At a meeting in Edinburgh organized by the e-Science center here, phthisiatrician I encountered for the first time a piece of work done some years ago by Siu-wai Leung and others (Siu-wai Leung, Chris Mellish, and Dave Robertson, “Basic Gene Grammars and DNA-ChartParser for language processing of Escherichia coli promoter DNA sequences,” Bioinformatics 17.3 [2001]: 226-236). The ‘Basic Gene Grammar’ formalism introduced by Leung distinguishes several kinds of arrows separating the left-hand and right-hand sides of grammar rules, so:

A ---> B, C, D

means, just as in conventional grammar notations, that the lexical form of the non-terminal A is the concatenation of lexical forms of B, C, and D, in order. The rules

X ===> B, C, D
Y <=== B, C, D

mean (if I have correctly understood the paper, which is not given) that the lexical form of an X and the lexical form of a Y are regions on characters in which a B, a C, and a D occur, but in which the B, the C, and the D may overlap. The arrow ===> means that the B must start before the C, and the C must start before the D; the arrow <=== means the ends of the B, C, and D regions must occur in that order. (I don’t know how to say that both the beginnings and the ends must occur in order, without using additional non-grammatical constraints, or that the order is unconstrained; I’ll have to buttonhole Mr. Leung during a break and ask.)

[Answer: yes, use the mechanism for additional constraints. To say that A, B, and C can occur in any order, use multiple rules.]

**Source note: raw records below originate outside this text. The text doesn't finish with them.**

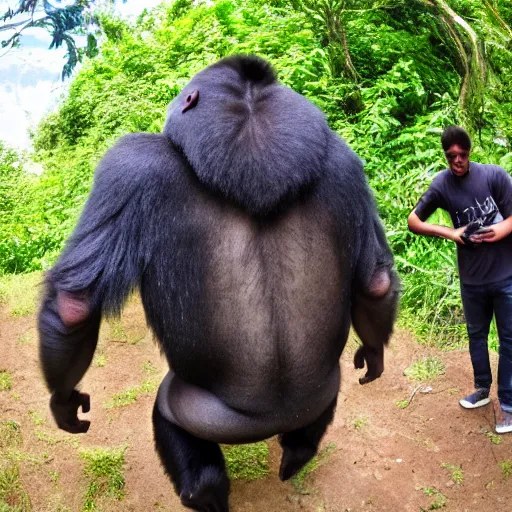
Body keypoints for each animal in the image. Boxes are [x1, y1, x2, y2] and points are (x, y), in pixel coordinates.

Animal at [40, 54, 400, 510]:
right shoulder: (346, 163)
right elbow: (376, 281)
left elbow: (74, 305)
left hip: (204, 412)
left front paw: (63, 401)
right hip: (322, 391)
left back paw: (203, 489)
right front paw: (374, 353)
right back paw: (298, 453)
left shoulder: (130, 161)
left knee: (170, 416)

This means I now know of three different formalisms for specifying and validating overlapping structures: the Basic Gene Grammars of Leung’s MSc thesis (1993, and the 2001 paper cited above), the Creole notation described by Jeni Tennison at XTech 2007, and the rabbit/duck grammars I described at Extreme Markup Languages 2006. (There are obviously other possibilities for specification and validation of overlap, but I don’t know of worked-out proposals.)

Several questions arise:

  1. What classes of languages (viewed as string sets) do these mechanisms describe?
  2. What classes of languages (viewed as tree sets) do these mechanisms describe?
  3. How do the expressive poweres of the different notations relate to each other? Are they the same? Do they overlap? Are there subset/superset relations?
  4. For various common textual phenomena (e.g. page structure and formal structure of the text, or verse structure and dramatic structure of verse drama), what would a definition of the structure look like in each of these formalisms?
  5. Are there obvious correspondences between idioms in the different languages?
  6. Are there differences in the likely or possible performance of parsing / validation algorithms for the different formalisms? (The Basic Gene Grammar mechanism is easy to understand in terms of the underlying chart parser, but it would be nice to have a less expensive method of validation than exhaustive checking of all contiguous subsequences in the input. I guess that for markup applications, the use of explicit start- and end-tags might reduce the expected cost of a naive implementation: bracketed languages are cheaper to parse. But I haven’t worked it out clearly.)

All of the talks at this meeting have been interesting and informative, but even had they not been, learning about this formalism would have made me glad to have come to the meeting.